Input records:
=-=-=-=-=
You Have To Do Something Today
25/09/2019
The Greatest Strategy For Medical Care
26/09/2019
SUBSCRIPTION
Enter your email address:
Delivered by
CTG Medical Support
=-=-=-=-=
Assignment:
All of the data needs to be repeated exactly.

Result for this exercise:
You Have To Do Something Today
25/09/2019
The Greatest Strategy For Medical Care
26/09/2019
SUBSCRIPTION
Enter your email address:
Delivered by
CTG Medical Support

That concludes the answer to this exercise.